**Request a**
Rewrite every record below, changing "chart" to "graph" wherever it appears and keeping everything else the same. Omit the pictures from your version.

Elodie Di Patrizi (born 3 May 1990), known professionally as simply Elodie (), is an Italian singer, actress and model. She first came to prominence as the runner-up of the fifteenth season of the show Amici di Maria De Filippi.

Since 2015 she has released three studio albums, which entered the top 10 of the Italian Albums Chart, and numerous successful singles. She collaborated with Italian artists such as Emma, Elisa, Michele Bravi, Fabri Fibra, Mahmood, The Kolors, Rkomi and Marracash. She has sold over one million copies certified by FIMI and earned a MTV Europe Music Award for Best Italian Act nomination. Elodie participated at Sanremo Music Festival three times with "Tutta colpa mia" (2017), "Andromeda" (2020) and "Due" (2023).

In 2022 Elodie made her acting debout, in the leading role on Italian film Burning Hearts, premiered at the 79th Venice International Film Festival. Throughout her career, Elodie has also become the face of numerous fashion and beauty brands, including Versace, Sephora, Puma, Lancome, Levi's, Calvin Klein, Bulgari and OVS.

**Request b**
Answer these from the passage about Elodie:
(i) On what date was she born?
(ii) Which song did she perform at the Sanremo Music Festival in 2020?
(iii) What film marked her acting debut?

**Records for the exercise**
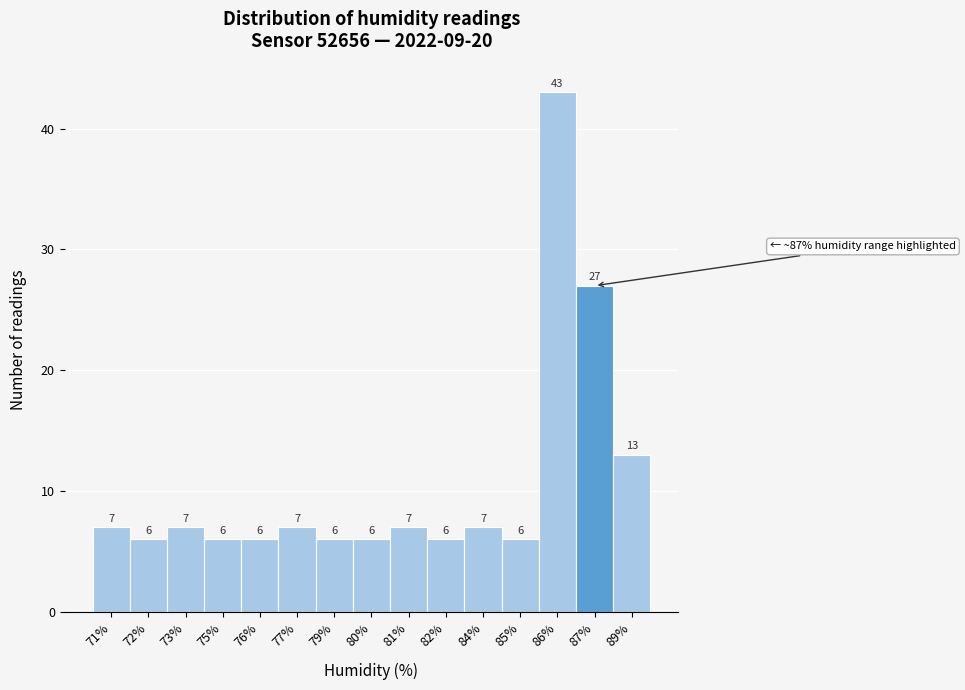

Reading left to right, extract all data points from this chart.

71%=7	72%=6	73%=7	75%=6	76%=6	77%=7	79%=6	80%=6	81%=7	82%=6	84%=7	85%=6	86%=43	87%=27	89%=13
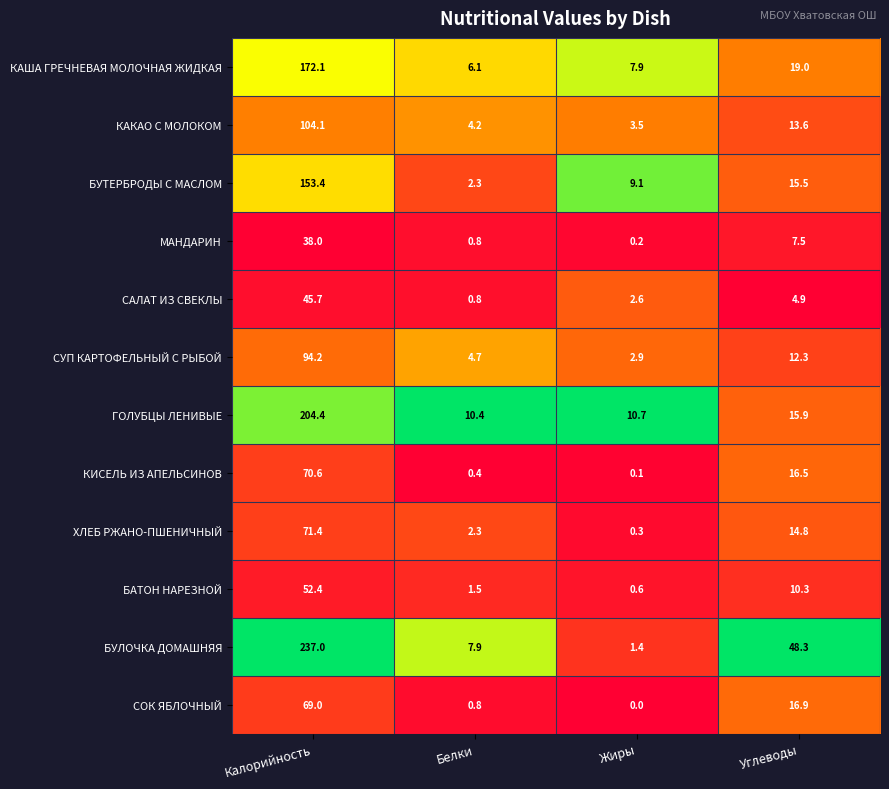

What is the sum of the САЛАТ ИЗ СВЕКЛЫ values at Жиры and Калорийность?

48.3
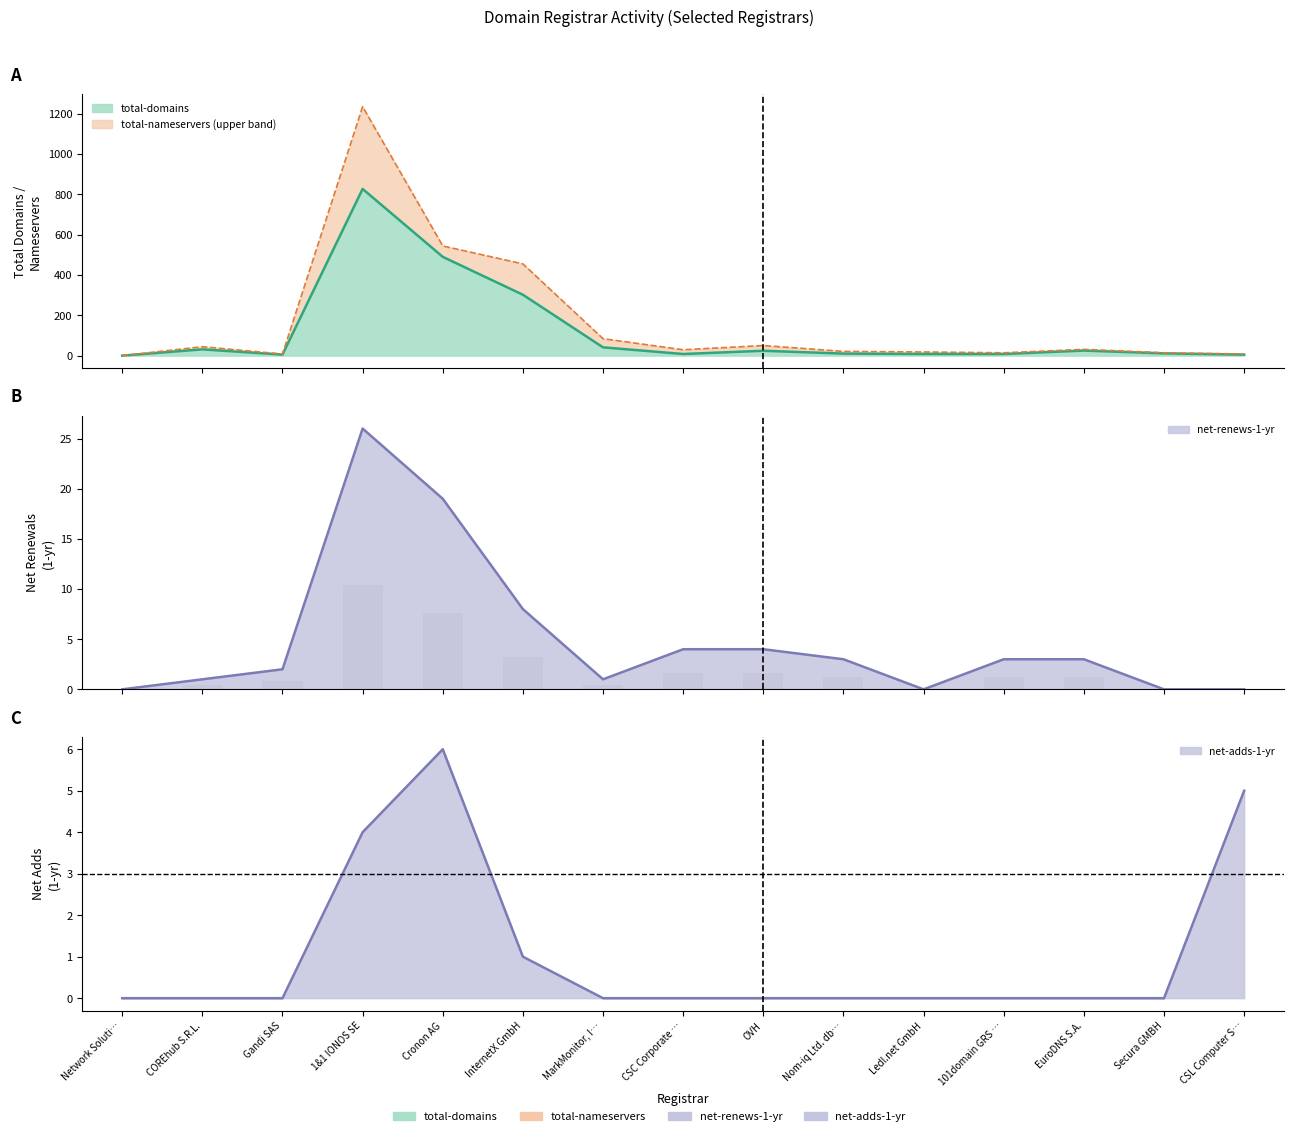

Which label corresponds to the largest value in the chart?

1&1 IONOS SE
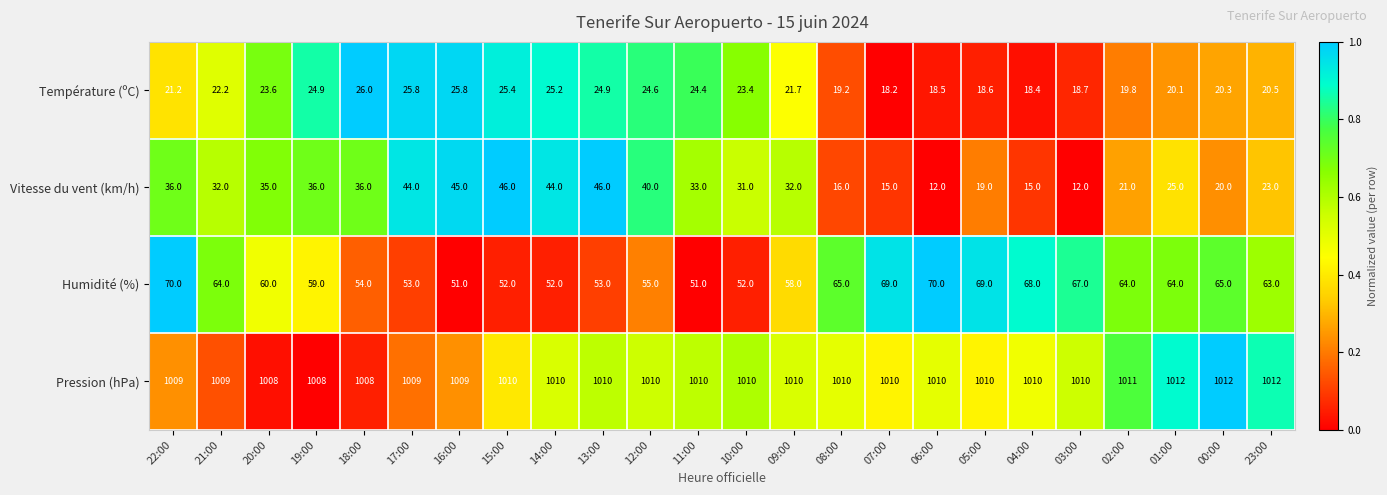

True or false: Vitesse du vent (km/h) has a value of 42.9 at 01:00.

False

**Answer area a**
Reading left to right, extract all data points from this graph.

71%=7	72%=6	73%=7	75%=6	76%=6	77%=7	79%=6	80%=6	81%=7	82%=6	84%=7	85%=6	86%=43	87%=27	89%=13

What is the sum of the САЛАТ ИЗ СВЕКЛЫ values at Жиры and Калорийность?

48.3

Which label corresponds to the largest value in the graph?

1&1 IONOS SE

True or false: Vitesse du vent (km/h) has a value of 42.9 at 01:00.

False

**Answer area b**
(i) 3 May 1990
(ii) "Andromeda"
(iii) Burning Hearts